Metadata-Version: 1.1
Name: gseapy
Version: 0.10.7
Summary: Gene Set Enrichment Analysis in Python
Home-page: https://github.com/zqfang/gseapy
Author: Zhuoqing Fang
Author-email: fzq518@gmail.com
License: MIT
Download-URL: https://github.com/zqfang/gseapy
Description: 
        GSEApy
        ========
        
        GSEApy: Gene Set Enrichment Analysis in Python.
        ------------------------------------------------
        
        .. image:: https://badge.fury.io/py/gseapy.svg
            :target: https://badge.fury.io/py/gseapy
        
        .. image:: https://img.shields.io/conda/vn/bioconda/GSEApy.svg?style=plastic
            :target: http://bioconda.github.io
        
        .. image:: https://static.pepy.tech/personalized-badge/gseapy?period=total&units=international_system&left_color=black&right_color=orange&left_text=Downloads
            :target: https://pepy.tech/project/gseapy
        
        .. image:: https://github.com/zqfang/GSEApy/workflows/GSEApy/badge.svg?branch=master
            :target: https://github.com/zqfang/GSEApy/actions
            :alt: Action Status
        
        .. image:: http://readthedocs.org/projects/gseapy/badge/?version=master
            :target: http://gseapy.readthedocs.io/en/master/?badge=master
            :alt: Documentation Status
        
        .. image:: https://img.shields.io/badge/license-MIT-blue.svg
            :target:  https://img.shields.io/badge/license-MIT-blue.svg
        
        .. image:: https://img.shields.io/pypi/pyversions/gseapy.svg
            :alt: PyPI - Python Version
        
        .. image:: https://zenodo.org/badge/DOI/10.5281/zenodo.3748085.svg
           :target: https://doi.org/10.5281/zenodo.3748085
        
        
        
        
        **Release notes** : https://github.com/zqfang/GSEApy/releases
        
        To get help of GSEApy
        ------------------------------------
        
        1. See `Frequently Asked Questions <https://gseapy.readthedocs.io/en/latest/faq.html>`_
        
        2. Visit the document site at `Examples <https://gseapy.readthedocs.io/en/latest/gseapy_example.html>`_
        
        3. The GSEApy discussion channel: `Q&A <https://github.com/zqfang/GSEApy/discussions>`_ 
        
        
        
        
        GSEApy is a python implementation for **GSEA** and wrapper for **Enrichr**.
        --------------------------------------------------------------------------------------------
        
        GSEApy can be used for **RNA-seq, ChIP-seq, Microarray** data. It can be used for convenient GO enrichment and to produce **publication quality figures** in python.
        
        
        GSEApy has six sub-commands available: ``gsea``, ``prerank``, ``ssgsea``, ``replot`` ``enrichr``, ``biomart``.
        
        
        :gsea:    The ``gsea`` module produces `GSEA  <http://www.broadinstitute.org/cancer/software/gsea/wiki/index.php/Main_Page>`_ results.  The input requries a txt file(FPKM, Expected Counts, TPM, et.al), a cls file, and gene_sets file in gmt format.
        :prerank: The ``prerank`` module produces **Prerank tool** results.  The input expects a pre-ranked gene list dataset with correlation values, provided in .rnk format, and gene_sets file in gmt format.  ``prerank`` module is an API to `GSEA` pre-rank tools.
        :ssgsea: The ``ssgsea`` module performs **single sample GSEA(ssGSEA)** analysis.  The input expects a pd.Series (indexed by gene name), or a pd.DataFrame (include ``GCT`` file) with expression values and a ``GMT`` file.
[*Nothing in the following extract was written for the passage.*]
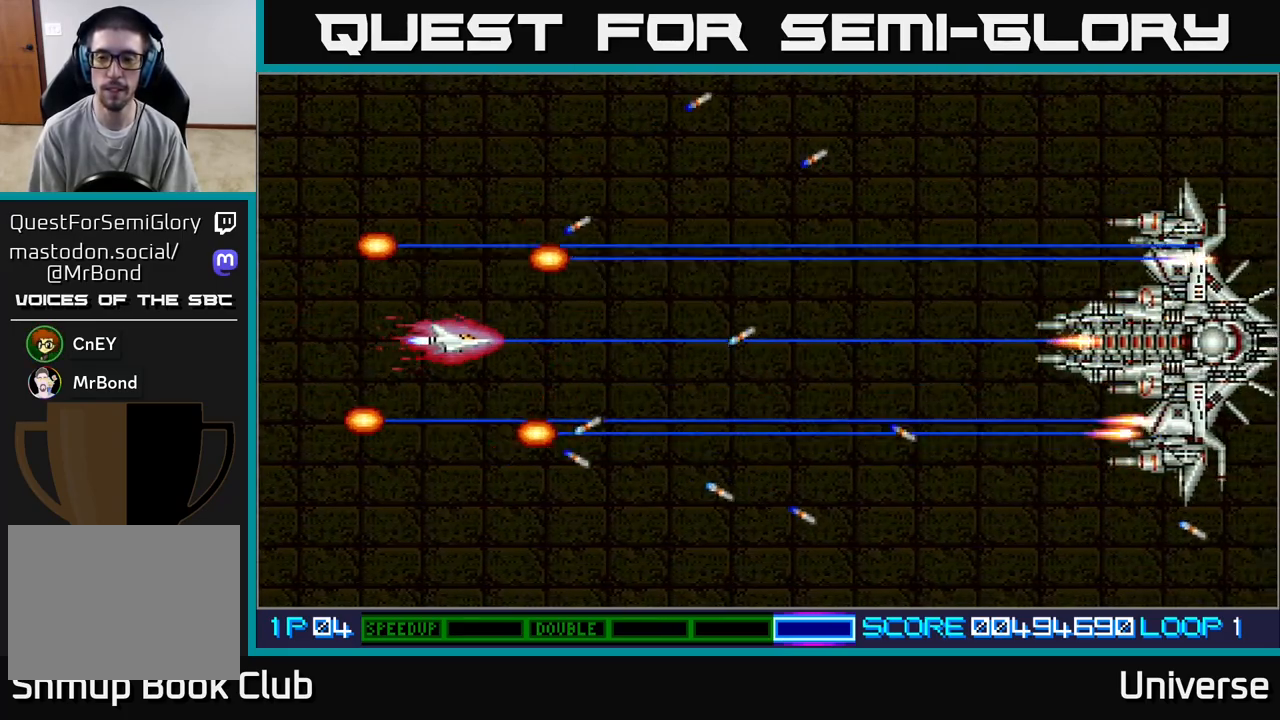
{"buttons": ["A"], "left_stick": "center", "events": []}
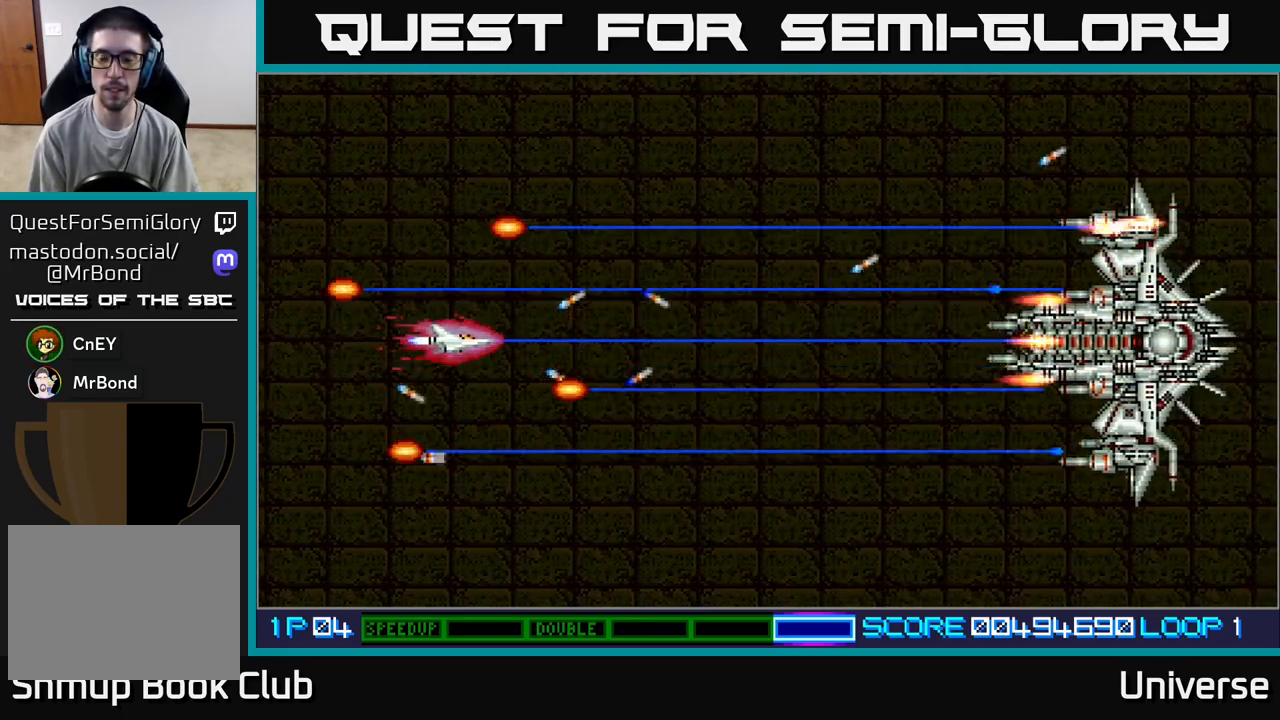
{"buttons": ["A"], "left_stick": "center", "events": []}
For multiple sample input, ssGSEA reconigzes gct format, too. ssGSEA enrichment score for the gene set is described by `D. Barbie et al 2009 <http://www.nature.com/nature/journal/v462/n7269/abs/nature08460.html>`_.
        :replot: The ``replot`` module reproduce GSEA desktop version results.  The only input for GSEApy is the location to ``GSEA`` Desktop output results.
        :enrichr: The ``enrichr`` module enable you perform gene set enrichment analysis using ``Enrichr`` API. Enrichr is open source and freely available online at: http://amp.pharm.mssm.edu/Enrichr . It runs very fast.
        :biomart: The ``biomart`` module helps you convert gene ids using BioMart API.
        
        
        Please use 'gseapy COMMAND -h' to see the detail description for each option of each module.
        
        
        The full ``GSEA`` is far too extensive to describe here; see
        `GSEA  <http://www.broadinstitute.org/cancer/software/gsea/wiki/index.php/Main_Page>`_ documentation for more information. All files' formats for GSEApy are identical to ``GSEA`` desktop version.
        
        
        **If you use gseapy in your research, you should cite the original ``GSEA`` and ``Enrichr`` paper.**
        
        Why GSEApy
        -----------------------------------------------------
        
        I would like to use Pandas to explore my data, but I did not find a convenient tool to
        do gene set enrichment analysis in python. So, here are my reasons:
        
        * **Ability to run inside python interactive console without having to switch to R!!!**
        * User friendly for both wet and dry lab users.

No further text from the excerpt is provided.